▽

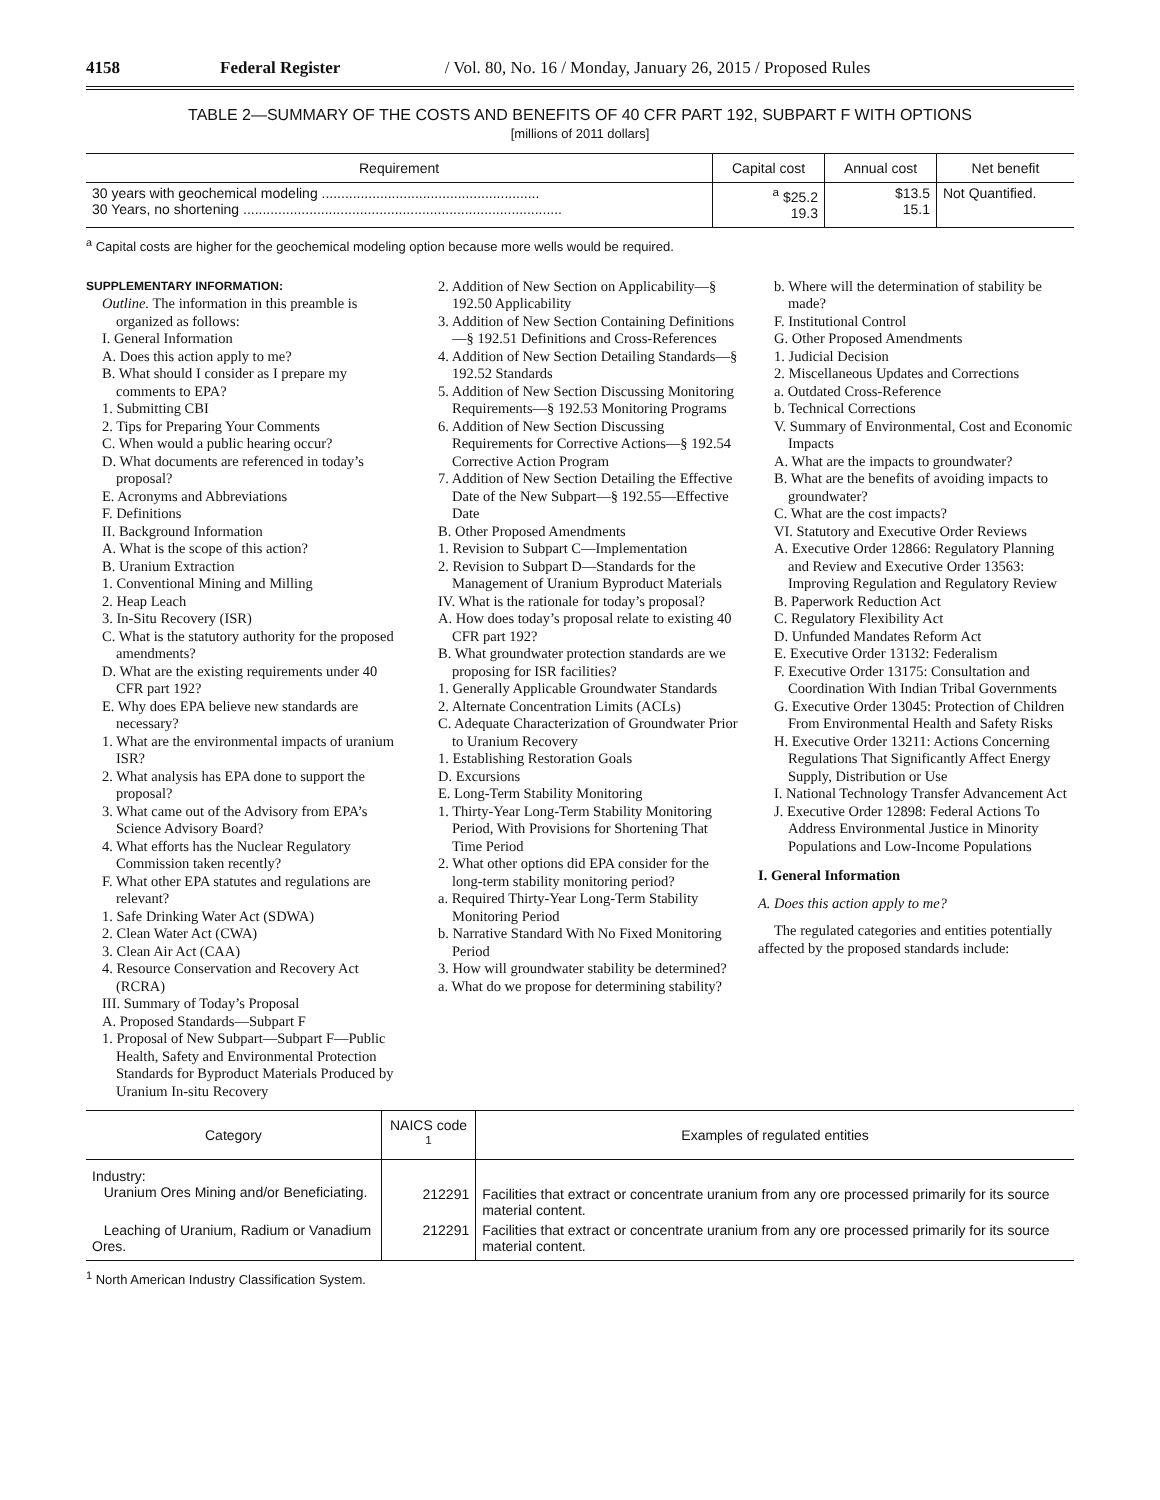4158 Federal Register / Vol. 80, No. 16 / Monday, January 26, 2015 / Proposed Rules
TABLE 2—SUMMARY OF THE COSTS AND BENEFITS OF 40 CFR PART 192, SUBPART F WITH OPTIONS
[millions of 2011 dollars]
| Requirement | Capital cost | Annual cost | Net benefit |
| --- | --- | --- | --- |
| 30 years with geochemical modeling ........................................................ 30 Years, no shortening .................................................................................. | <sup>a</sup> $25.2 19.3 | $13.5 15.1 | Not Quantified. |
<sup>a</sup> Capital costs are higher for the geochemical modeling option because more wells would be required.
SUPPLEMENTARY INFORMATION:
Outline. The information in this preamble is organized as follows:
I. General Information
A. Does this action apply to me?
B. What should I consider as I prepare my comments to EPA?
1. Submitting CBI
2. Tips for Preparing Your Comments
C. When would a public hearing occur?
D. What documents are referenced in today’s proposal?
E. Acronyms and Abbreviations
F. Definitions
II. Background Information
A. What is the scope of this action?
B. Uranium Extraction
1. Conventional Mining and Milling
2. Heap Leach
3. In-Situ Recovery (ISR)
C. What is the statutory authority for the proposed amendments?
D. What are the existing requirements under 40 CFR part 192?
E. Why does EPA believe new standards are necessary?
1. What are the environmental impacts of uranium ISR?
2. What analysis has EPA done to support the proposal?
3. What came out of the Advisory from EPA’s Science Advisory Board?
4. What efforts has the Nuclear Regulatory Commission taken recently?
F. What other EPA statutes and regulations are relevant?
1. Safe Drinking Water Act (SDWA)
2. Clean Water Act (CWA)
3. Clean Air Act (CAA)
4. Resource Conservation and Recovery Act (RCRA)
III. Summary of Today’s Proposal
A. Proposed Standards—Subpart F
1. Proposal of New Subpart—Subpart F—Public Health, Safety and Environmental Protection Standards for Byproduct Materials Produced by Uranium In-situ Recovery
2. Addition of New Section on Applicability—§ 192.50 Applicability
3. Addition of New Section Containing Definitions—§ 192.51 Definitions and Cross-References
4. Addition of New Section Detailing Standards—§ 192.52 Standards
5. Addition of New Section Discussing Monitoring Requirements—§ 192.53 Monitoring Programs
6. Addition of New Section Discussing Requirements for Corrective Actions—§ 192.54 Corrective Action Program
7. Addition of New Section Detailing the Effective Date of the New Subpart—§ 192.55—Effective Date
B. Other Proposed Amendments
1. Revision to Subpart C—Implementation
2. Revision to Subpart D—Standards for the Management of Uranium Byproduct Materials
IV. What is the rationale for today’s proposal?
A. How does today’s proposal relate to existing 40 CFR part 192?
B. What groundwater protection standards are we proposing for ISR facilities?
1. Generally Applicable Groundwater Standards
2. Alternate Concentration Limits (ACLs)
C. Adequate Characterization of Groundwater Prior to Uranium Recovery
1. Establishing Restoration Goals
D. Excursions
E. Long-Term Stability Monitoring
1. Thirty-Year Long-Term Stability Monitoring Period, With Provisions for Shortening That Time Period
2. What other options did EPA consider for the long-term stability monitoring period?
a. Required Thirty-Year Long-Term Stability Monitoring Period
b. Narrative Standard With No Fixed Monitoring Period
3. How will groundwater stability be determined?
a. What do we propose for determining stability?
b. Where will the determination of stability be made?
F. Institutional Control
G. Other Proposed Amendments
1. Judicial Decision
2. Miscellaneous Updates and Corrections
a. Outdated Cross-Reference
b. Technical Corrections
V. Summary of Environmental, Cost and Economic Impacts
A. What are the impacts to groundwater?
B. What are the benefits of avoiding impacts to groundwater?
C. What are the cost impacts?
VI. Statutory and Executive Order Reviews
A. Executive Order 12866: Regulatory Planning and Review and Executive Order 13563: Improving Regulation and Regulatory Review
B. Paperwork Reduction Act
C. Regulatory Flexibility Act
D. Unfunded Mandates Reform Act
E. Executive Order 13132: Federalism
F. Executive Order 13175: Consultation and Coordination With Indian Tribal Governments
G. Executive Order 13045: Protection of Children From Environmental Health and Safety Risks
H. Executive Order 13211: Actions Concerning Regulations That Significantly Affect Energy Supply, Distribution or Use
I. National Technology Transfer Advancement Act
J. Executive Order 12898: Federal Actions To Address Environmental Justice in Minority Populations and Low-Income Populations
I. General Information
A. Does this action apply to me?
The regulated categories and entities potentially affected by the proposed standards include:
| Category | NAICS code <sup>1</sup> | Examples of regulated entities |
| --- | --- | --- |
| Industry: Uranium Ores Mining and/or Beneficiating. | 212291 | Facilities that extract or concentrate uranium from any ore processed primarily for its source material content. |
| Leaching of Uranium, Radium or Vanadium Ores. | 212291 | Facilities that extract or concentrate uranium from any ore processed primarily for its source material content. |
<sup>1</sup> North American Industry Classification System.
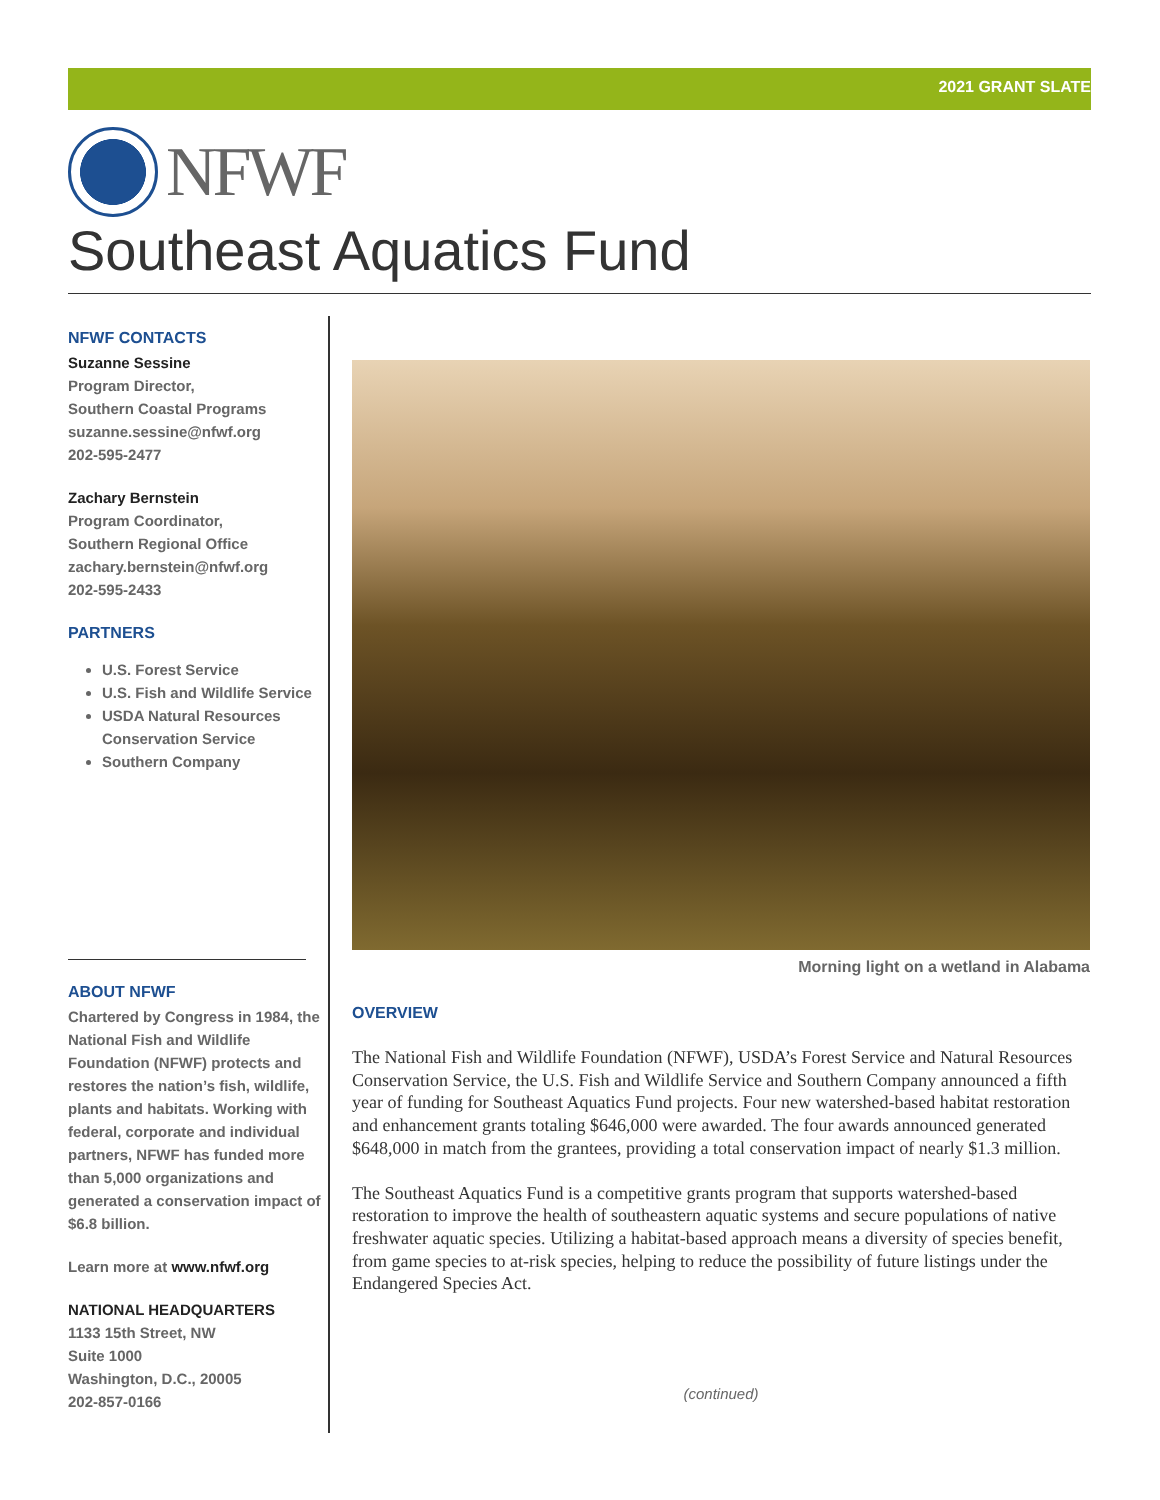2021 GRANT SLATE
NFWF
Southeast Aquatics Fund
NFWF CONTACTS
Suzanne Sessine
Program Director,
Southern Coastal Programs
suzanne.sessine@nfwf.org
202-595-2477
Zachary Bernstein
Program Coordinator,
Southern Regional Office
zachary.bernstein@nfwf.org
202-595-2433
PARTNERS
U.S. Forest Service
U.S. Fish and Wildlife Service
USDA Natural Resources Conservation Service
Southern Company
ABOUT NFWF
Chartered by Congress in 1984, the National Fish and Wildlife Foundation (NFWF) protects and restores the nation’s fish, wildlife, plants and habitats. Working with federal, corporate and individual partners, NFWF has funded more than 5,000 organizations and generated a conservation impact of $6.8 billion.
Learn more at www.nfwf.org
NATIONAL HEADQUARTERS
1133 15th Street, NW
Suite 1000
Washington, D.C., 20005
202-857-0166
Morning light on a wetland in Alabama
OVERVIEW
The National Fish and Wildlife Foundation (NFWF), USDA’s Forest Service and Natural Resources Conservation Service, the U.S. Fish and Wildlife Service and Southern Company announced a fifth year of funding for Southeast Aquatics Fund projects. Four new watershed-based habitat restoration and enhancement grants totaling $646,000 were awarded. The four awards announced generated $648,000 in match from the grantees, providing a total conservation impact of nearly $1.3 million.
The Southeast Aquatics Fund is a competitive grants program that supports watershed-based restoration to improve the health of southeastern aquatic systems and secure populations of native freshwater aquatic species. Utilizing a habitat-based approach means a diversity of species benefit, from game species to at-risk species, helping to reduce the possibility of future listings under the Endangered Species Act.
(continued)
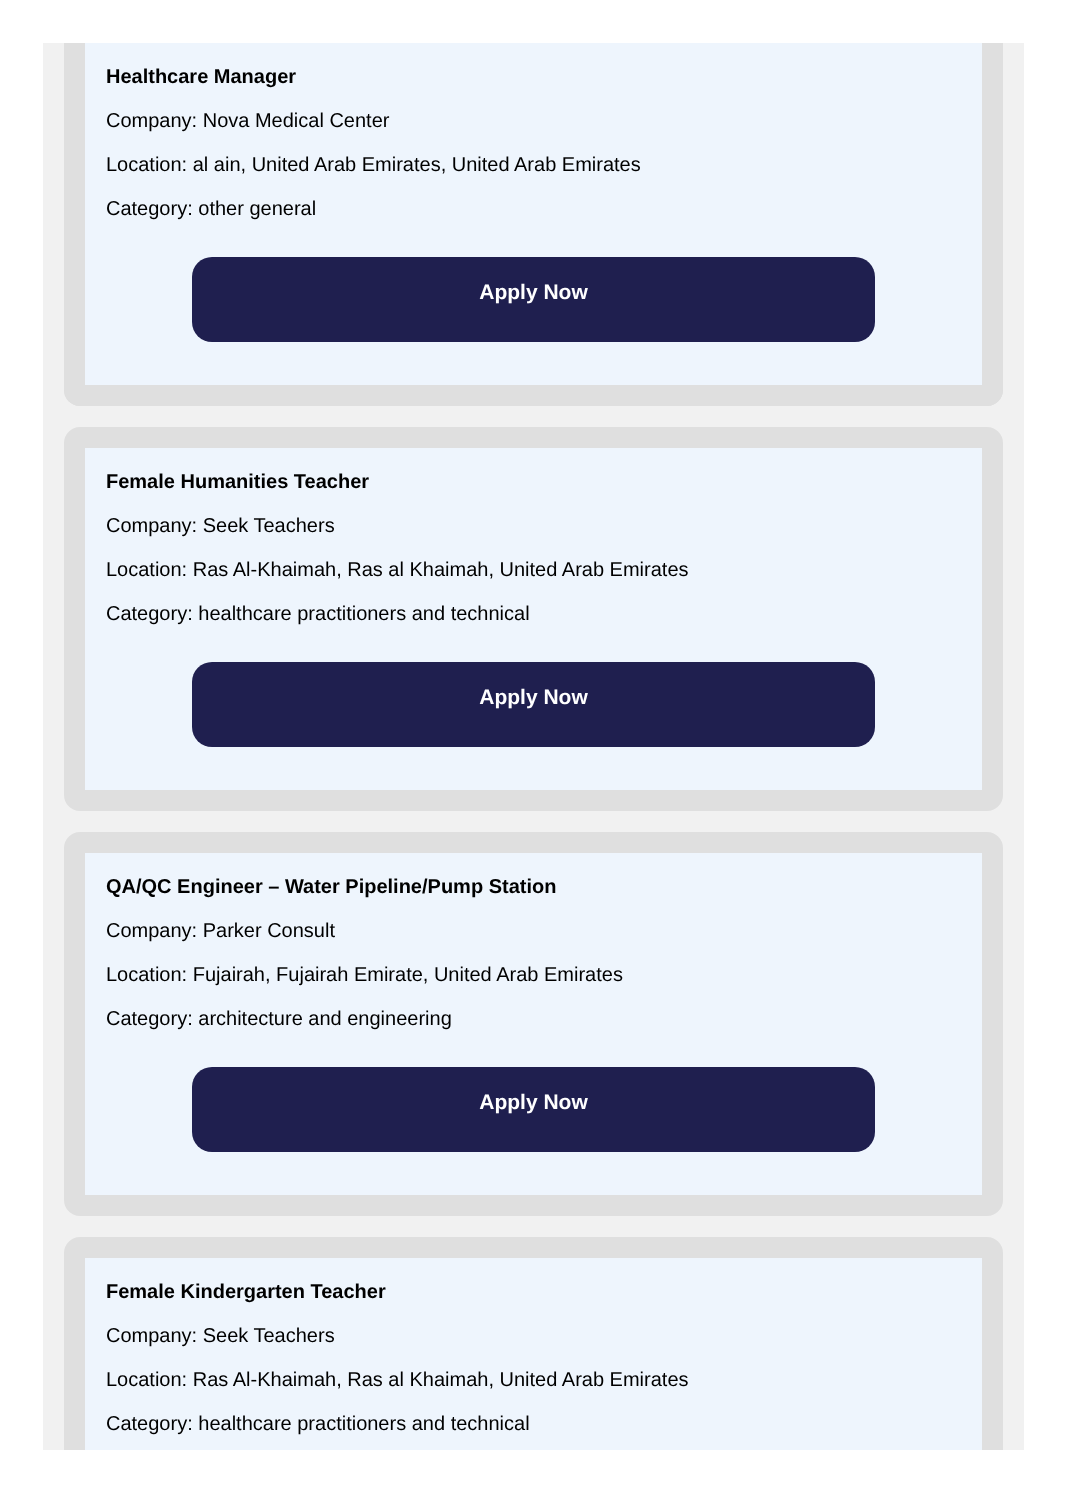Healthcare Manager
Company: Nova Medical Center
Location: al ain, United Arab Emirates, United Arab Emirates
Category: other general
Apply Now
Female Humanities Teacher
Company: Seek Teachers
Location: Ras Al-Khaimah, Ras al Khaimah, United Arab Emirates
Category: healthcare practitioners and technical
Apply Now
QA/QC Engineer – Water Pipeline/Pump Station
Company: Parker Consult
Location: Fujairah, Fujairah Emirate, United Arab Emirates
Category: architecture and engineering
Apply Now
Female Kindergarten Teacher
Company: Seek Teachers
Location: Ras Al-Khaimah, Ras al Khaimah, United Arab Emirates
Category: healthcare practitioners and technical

△

Work instruction. Please state how many lines in the preceding material contain the word "primarily", with no other output.

Written answer. 2